◆ **What you need to do**
Your answer should be every line of the entries that has the string "google" in it.
BEGIN Extracted entries
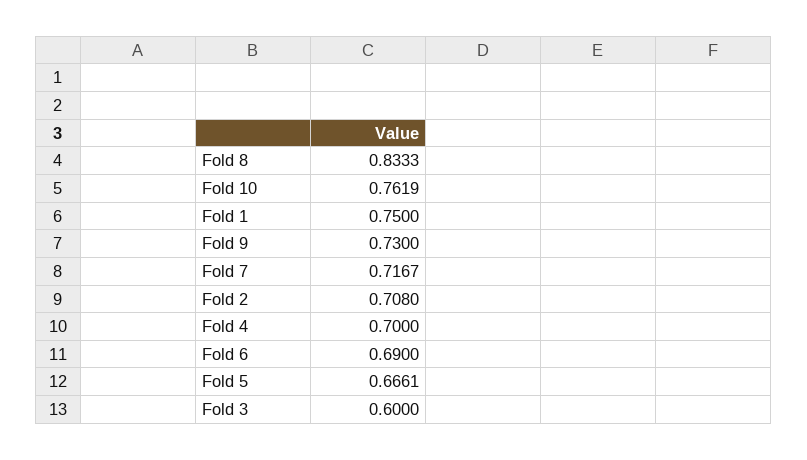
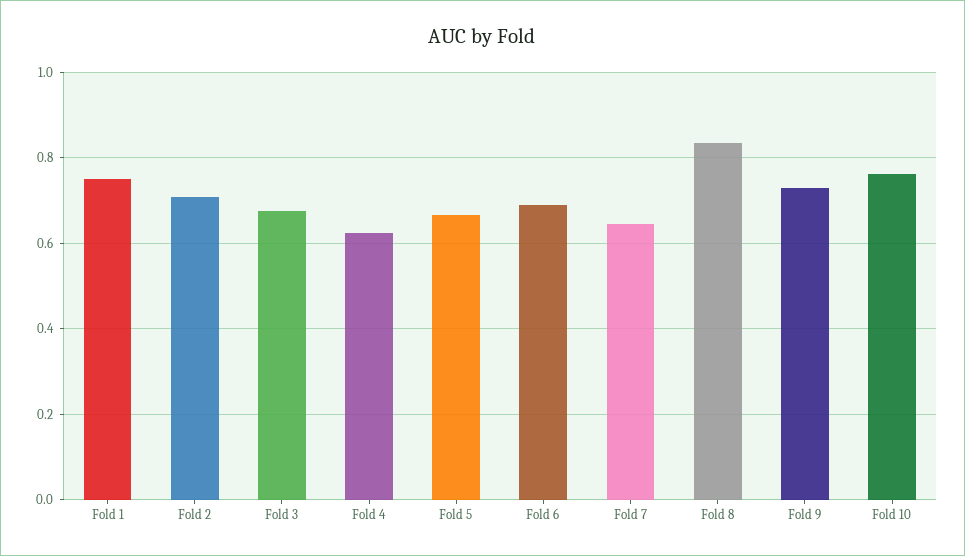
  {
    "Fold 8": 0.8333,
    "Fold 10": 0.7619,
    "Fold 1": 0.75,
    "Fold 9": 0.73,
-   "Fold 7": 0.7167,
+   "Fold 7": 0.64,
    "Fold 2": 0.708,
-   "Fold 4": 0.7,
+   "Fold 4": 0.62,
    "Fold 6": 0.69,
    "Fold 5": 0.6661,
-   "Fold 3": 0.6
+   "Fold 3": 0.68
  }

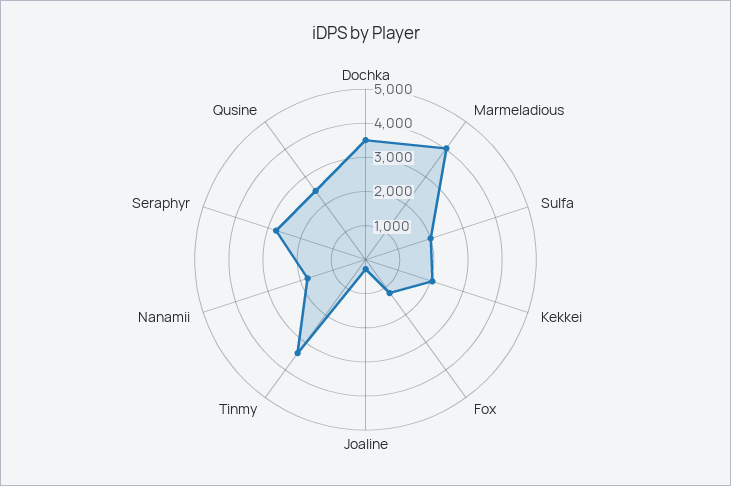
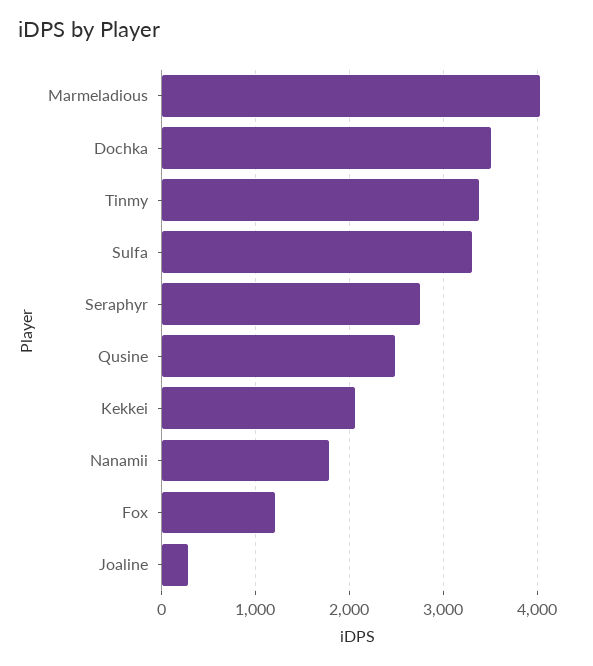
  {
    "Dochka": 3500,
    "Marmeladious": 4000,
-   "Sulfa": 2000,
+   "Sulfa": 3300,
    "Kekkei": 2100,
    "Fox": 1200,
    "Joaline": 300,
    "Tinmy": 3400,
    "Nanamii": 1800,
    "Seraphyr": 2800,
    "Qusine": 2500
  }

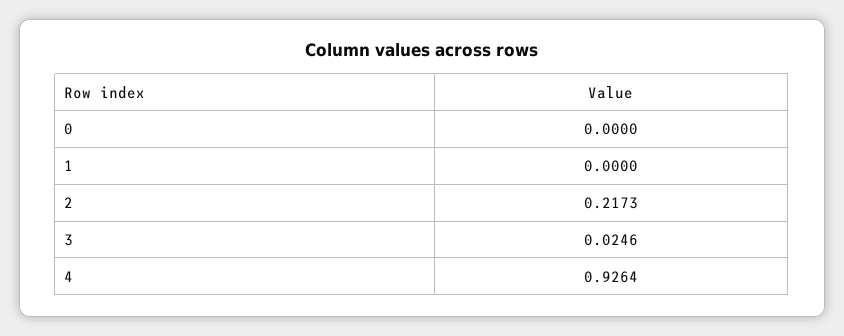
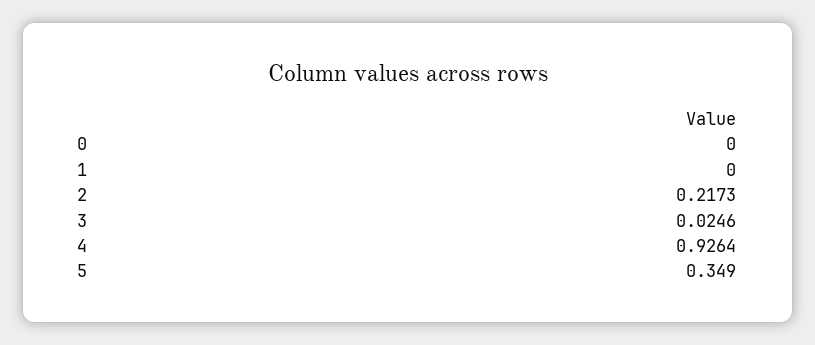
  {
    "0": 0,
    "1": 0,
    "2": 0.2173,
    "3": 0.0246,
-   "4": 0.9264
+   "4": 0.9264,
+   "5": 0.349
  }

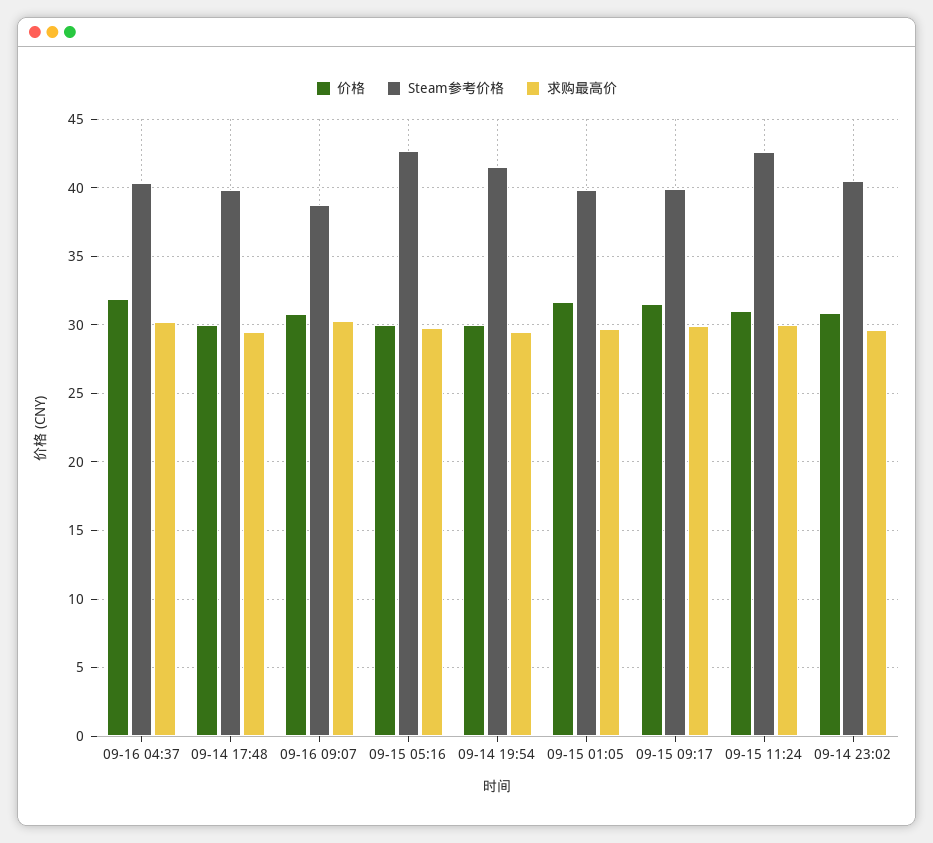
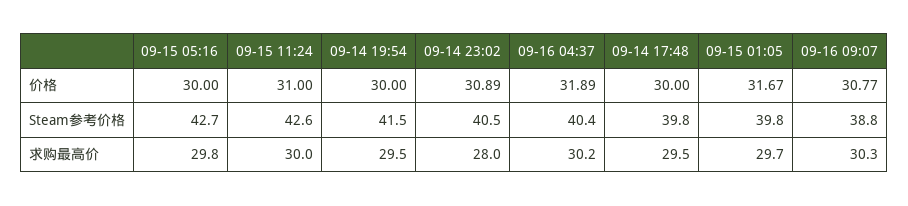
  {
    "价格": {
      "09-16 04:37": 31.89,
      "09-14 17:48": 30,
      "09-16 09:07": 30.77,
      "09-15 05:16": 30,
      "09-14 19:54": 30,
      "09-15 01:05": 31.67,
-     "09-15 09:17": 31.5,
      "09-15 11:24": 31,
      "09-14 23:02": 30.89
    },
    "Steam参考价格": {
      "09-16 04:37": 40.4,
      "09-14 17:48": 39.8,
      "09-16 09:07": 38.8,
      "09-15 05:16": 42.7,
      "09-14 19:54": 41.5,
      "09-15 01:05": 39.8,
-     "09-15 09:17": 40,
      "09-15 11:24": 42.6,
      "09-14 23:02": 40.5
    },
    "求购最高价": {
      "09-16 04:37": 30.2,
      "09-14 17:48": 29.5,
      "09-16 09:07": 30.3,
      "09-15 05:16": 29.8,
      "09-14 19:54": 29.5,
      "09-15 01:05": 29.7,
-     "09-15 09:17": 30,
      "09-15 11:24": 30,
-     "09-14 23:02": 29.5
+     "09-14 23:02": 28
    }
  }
END Extracted entries
BEGIN Extracted entries
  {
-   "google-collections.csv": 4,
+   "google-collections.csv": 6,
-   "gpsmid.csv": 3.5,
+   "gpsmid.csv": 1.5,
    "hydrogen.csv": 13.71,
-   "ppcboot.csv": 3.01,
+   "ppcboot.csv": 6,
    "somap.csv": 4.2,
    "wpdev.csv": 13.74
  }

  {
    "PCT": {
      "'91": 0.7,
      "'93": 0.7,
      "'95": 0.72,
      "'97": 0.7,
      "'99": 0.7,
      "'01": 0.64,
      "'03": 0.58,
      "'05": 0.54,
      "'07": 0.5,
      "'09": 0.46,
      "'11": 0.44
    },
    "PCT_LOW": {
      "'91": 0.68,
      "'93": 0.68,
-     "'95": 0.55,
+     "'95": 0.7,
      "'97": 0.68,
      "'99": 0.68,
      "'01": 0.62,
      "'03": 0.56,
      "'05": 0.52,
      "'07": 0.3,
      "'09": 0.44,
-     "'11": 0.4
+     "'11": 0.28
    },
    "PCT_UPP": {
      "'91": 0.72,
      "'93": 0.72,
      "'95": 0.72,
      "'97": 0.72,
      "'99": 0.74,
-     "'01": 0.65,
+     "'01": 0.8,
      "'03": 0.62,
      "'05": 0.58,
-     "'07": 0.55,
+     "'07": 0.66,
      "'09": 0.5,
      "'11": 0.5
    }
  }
END Extracted entries
◆ **Answer box**
-   "google-collections.csv": 4,
+   "google-collections.csv": 6,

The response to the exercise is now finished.